> **AIM OF THE EXERCISE**:
From the listing below, pull out the lines that hold "website".

> **PROVIDED DATA**:
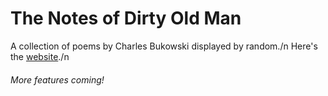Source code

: # The Notes of Dirty Old Man

A collection of poems by Charles Bukowski displayed by random./n
Here's the [website](https://jahgath.github.io/bukowski-poems/)./n
###### More features coming!
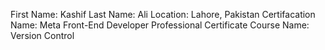 First Name: Kashif 
Last Name: Ali
Location: Lahore, Pakistan
Certifacation Name: Meta Front-End Developer Professional Certificate
Course Name: Version Control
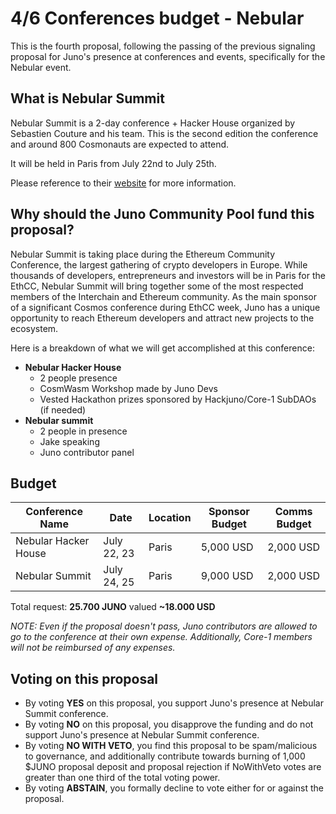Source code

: # 4/6 Conferences budget - Nebular

This is the fourth proposal, following the passing of the previous signaling proposal for Juno's presence at conferences and events, specifically for the Nebular event.

## What is Nebular Summit
Nebular Summit is a 2-day conference + Hacker House organized by Sebastien Couture and his team. This is the second edition the conference and around 800 Cosmonauts are expected to attend.

It will be held in Paris from July 22nd to July 25th.

Please reference to their [website](https://www.nebular.builders/) for more information.

## Why should the Juno Community Pool fund this proposal?
Nebular Summit is taking place during the Ethereum Community Conference, the largest gathering of crypto developers in Europe. While thousands of developers, entrepreneurs and investors will be in Paris for the EthCC, Nebular Summit will bring together some of the most respected members of the Interchain and Ethereum community. As the main sponsor of a significant Cosmos conference during EthCC week, Juno has a unique opportunity to reach Ethereum developers and attract new projects to the ecosystem.

Here is a breakdown of what we will get accomplished at this conference:

- **Nebular Hacker House**
    - 2 people presence
    - CosmWasm Workshop made by Juno Devs
    - Vested Hackathon prizes sponsored by Hackjuno/Core-1 SubDAOs (if needed)
- **Nebular summit**
    - 2 people in presence
    - Jake speaking
    - Juno contributor panel

## Budget

| Conference Name | Date | Location | Sponsor Budget | Comms Budget |
| -------- | -------- | -------- | -------- | -------- |
| Nebular Hacker House | July 22, 23 | Paris | 5,000 USD | 2,000 USD |
| Nebular Summit | July 24, 25 | Paris | 9,000 USD | 2,000 USD |

Total request: **25.700 JUNO** valued **~18.000 USD**

*NOTE: Even if the proposal doesn't pass, Juno contributors are allowed to go to the conference at their own expense. Additionally, Core-1 members will not be reimbursed of any expenses.*

## Voting on this proposal
* By voting **YES** on this proposal, you support Juno's presence at Nebular Summit conference.
* By voting **NO** on this proposal, you disapprove the funding and do not support Juno's presence at Nebular Summit conference.
* By voting **NO WITH VETO**, you find this proposal to be spam/malicious to governance, and additionally contribute towards burning of 1,000 $JUNO proposal deposit and proposal rejection if NoWithVeto votes are greater than one third of the total voting power.
* By voting **ABSTAIN**, you formally decline to vote either for or against the proposal.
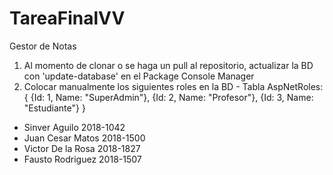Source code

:# TareaFinalVV
Gestor de Notas
1. Al momento de clonar o se haga un pull al repositorio, actualizar la BD con 'update-database' en el Package Console Manager
2. Colocar manualmente los siguientes roles en la BD - Tabla AspNetRoles:
{
  {Id: 1, Name: "SuperAdmin"},
  {Id: 2, Name: "Profesor"},
  {Id: 3, Name: "Estudiante"}
}

- Sinver Aguilo 2018-1042
- Juan Cesar Matos 2018-1500
- Victor De la Rosa 2018-1827
- Fausto Rodriguez 2018-1507
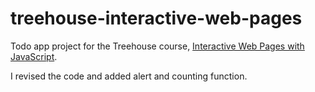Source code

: treehouse-interactive-web-pages
===============================

Todo app project for the Treehouse course, [Interactive Web Pages with JavaScript](http://teamtreehouse.com/library/interactive-web-pages-with-javascript).

I revised the code and added alert and counting function.

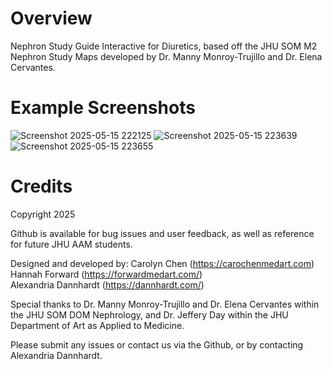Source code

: # Overview 
Nephron Study Guide Interactive for Diuretics, based off the JHU SOM M2 Nephron Study Maps developed by Dr. Manny Monroy-Trujillo and Dr. Elena Cervantes.

# Example Screenshots

![Screenshot 2025-05-15 222125](https://github.com/user-attachments/assets/8b69a918-b2d9-41aa-b05f-1b7e9d403500)
![Screenshot 2025-05-15 223639](https://github.com/user-attachments/assets/90e9ad0e-016b-4b7a-a140-4919ec9f3a88)
![Screenshot 2025-05-15 223655](https://github.com/user-attachments/assets/f44af033-29df-42c6-b07b-bd7aa8276b92)

# Credits

Copyright 2025 

Github is available for bug issues and user feedback, as well as reference for future JHU AAM students.

​Designed and developed by:
Carolyn Chen (https://carochenmedart.com)​​ <br>
Hannah Forward (https://forwardmedart.com/) <br>
Alexandria Dannhardt (https://dannhardt.com/​)​​ <br>

Special thanks to Dr. Manny Monroy-Trujillo and Dr. Elena Cervantes within the JHU SOM DOM Nephrology, and Dr. Jeffery Day within the JHU Department of Art as Applied to Medicine.

Please submit any issues or contact us via the Github, or by contacting Alexandria Dannhardt.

> **REPLY TO THE TASK**:
Here's the [website](https://jahgath.github.io/bukowski-poems/)./n
Please reference to their [website](https://www.nebular.builders/) for more information.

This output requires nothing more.